[Work task]: Output the text lines of the material below as a JSON list of strings, with one string per line and no entries for blank lines. Omit the pictures from your answer.

[Supplied information]:
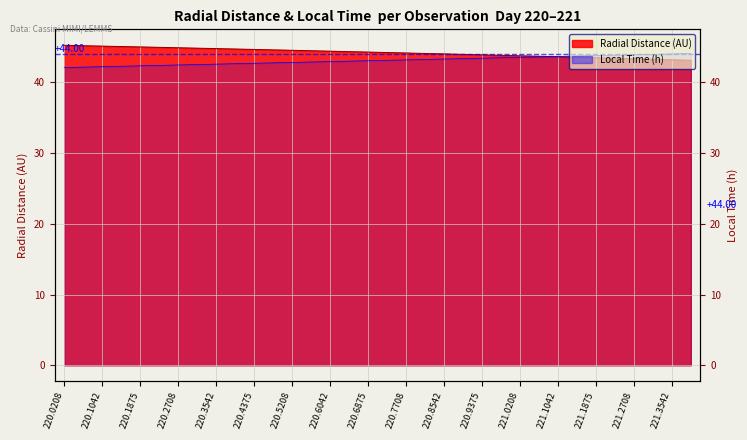

What is the difference between the second highest and second lowest values in the Local_Time series?

1.9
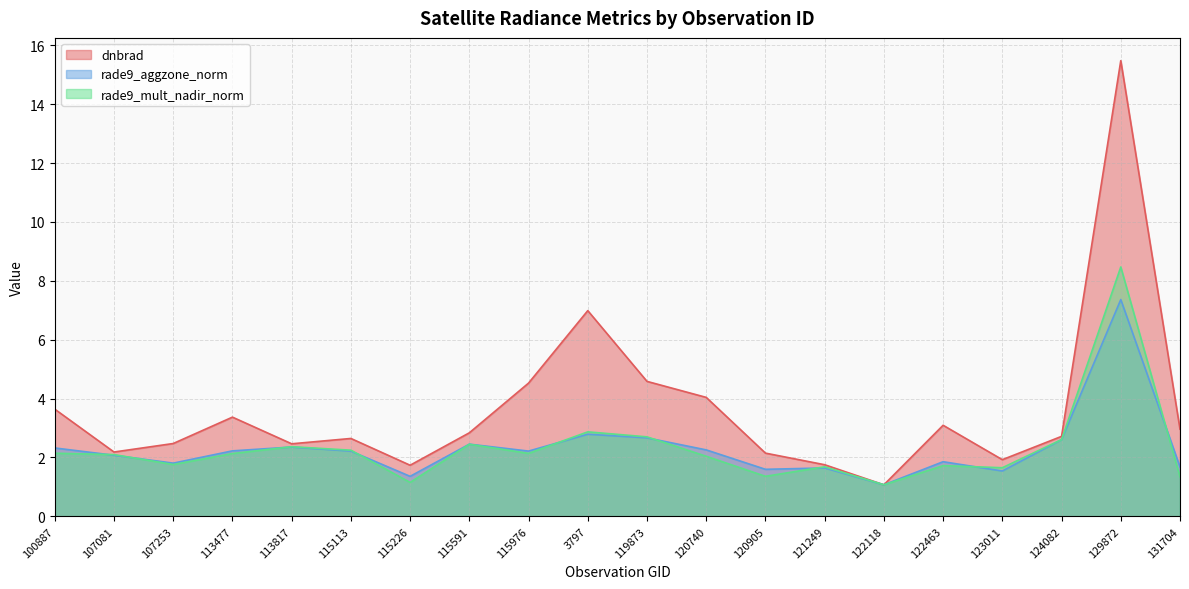

Read the rade9_mult_nadir_norm value at 107253.

1.8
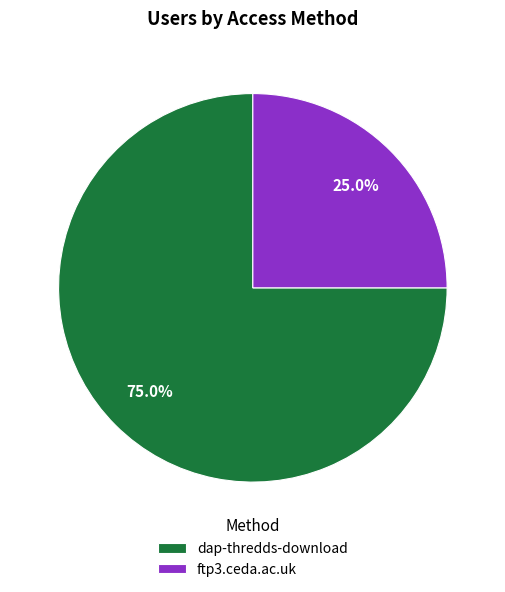

True or false: ftp3.ceda.ac.uk accounts for 25% of the total.

True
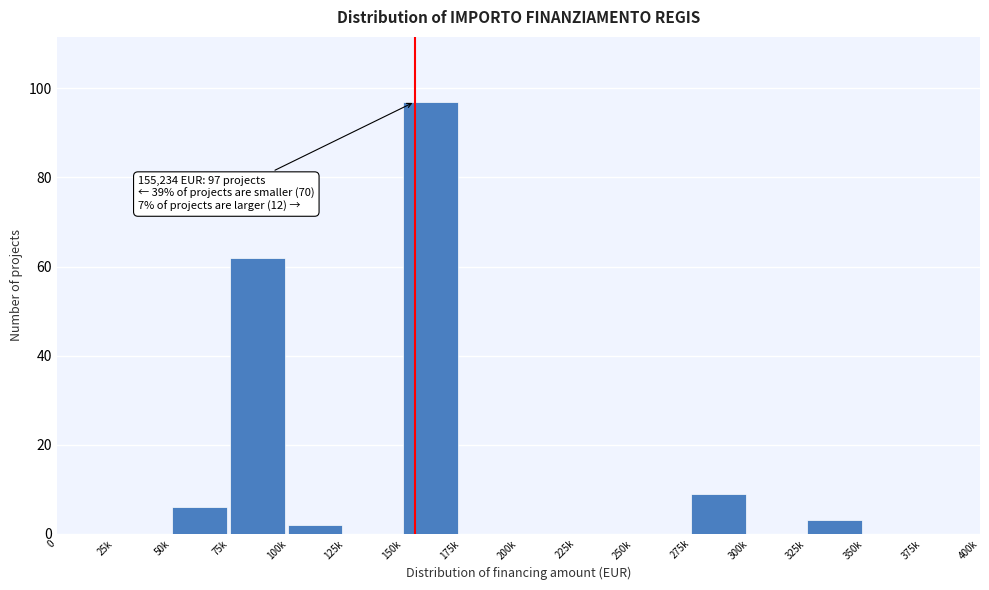

Reading left to right, what are all the values shown in this chart?

0=0	25k=0	50k=6	75k=62	100k=2	125k=0	150k=97	175k=0	200k=0	225k=0	250k=0	275k=9	300k=0	325k=3	350k=0	375k=0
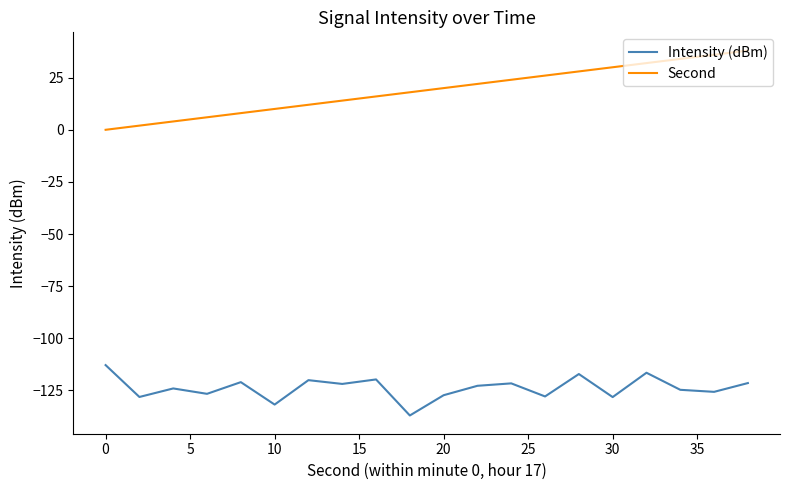

What is the lowest value of the Intensity (dBm) series?

-137.0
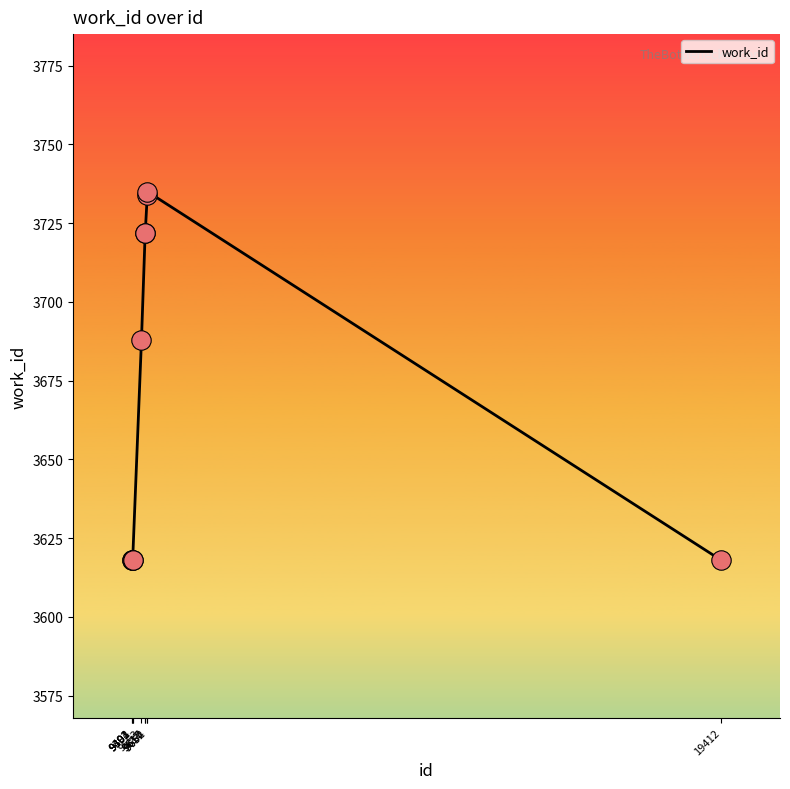

Approximately how many times larger is the value at 9391 compared to 9402?

1.0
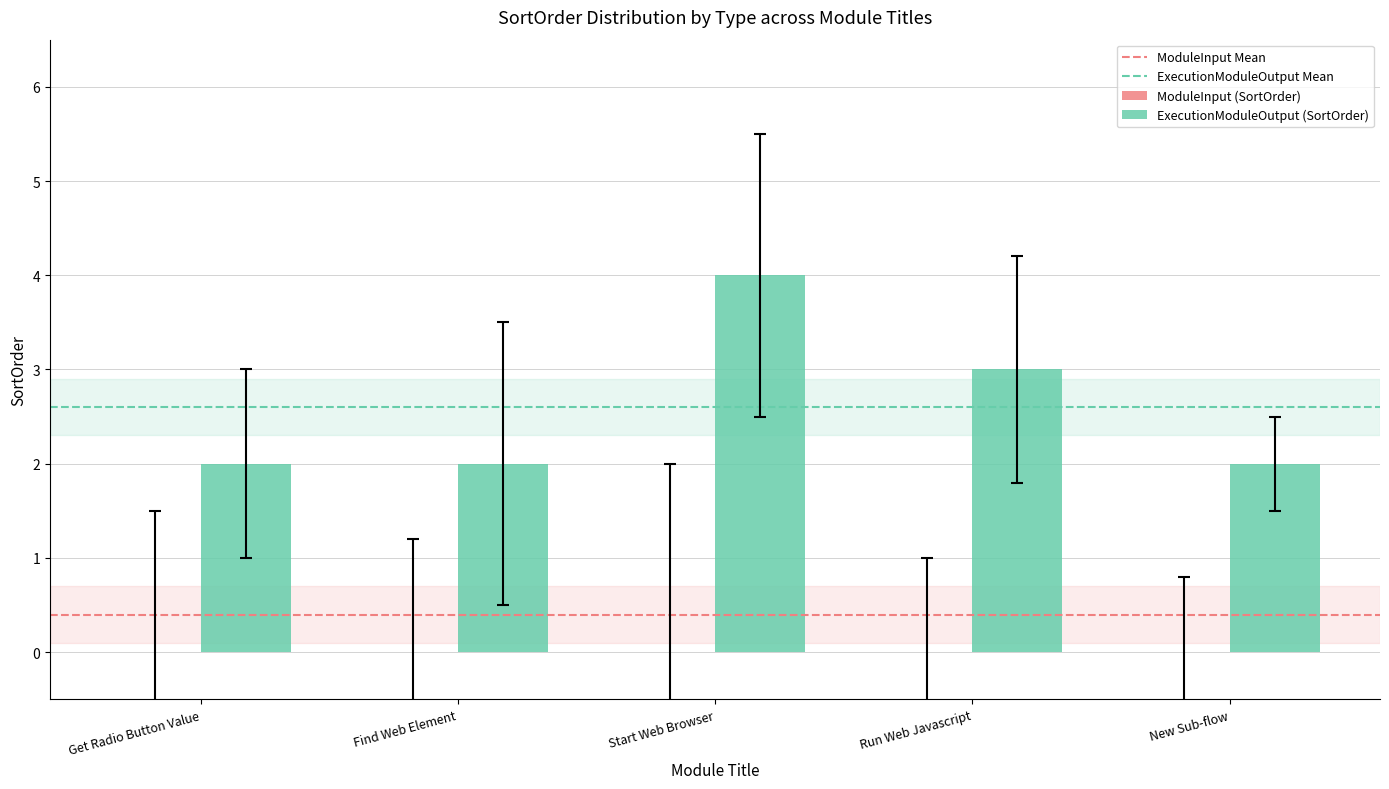

Which has a higher value, Start Web Browser or Get Radio Button Value?

Start Web Browser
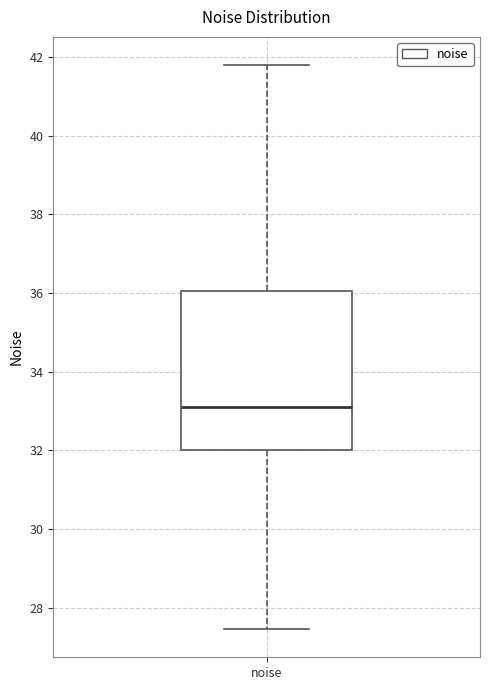

Where is the upper edge of the box for noise on the y-axis? The values are not printed on the chart, so give them approximately, as read against the axis.

36.0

[Output for this task]:
[
  "What is the difference between the second highest and second lowest values in the Local_Time series?",
  "1.9",
  "Read the rade9_mult_nadir_norm value at 107253.",
  "1.8",
  "True or false: ftp3.ceda.ac.uk accounts for 25% of the total.",
  "True",
  "Reading left to right, what are all the values shown in this chart?",
  "0=0\t25k=0\t50k=6\t75k=62\t100k=2\t125k=0\t150k=97\t175k=0\t200k=0\t225k=0\t250k=0\t275k=9\t300k=0\t325k=3\t350k=0\t375k=0",
  "What is the lowest value of the Intensity (dBm) series?",
  "-137.0",
  "Approximately how many times larger is the value at 9391 compared to 9402?",
  "1.0",
  "Which has a higher value, Start Web Browser or Get Radio Button Value?",
  "Start Web Browser",
  "Where is the upper edge of the box for noise on the y-axis? The values are not printed on the chart, so give them approximately, as read against the axis.",
  "36.0"
]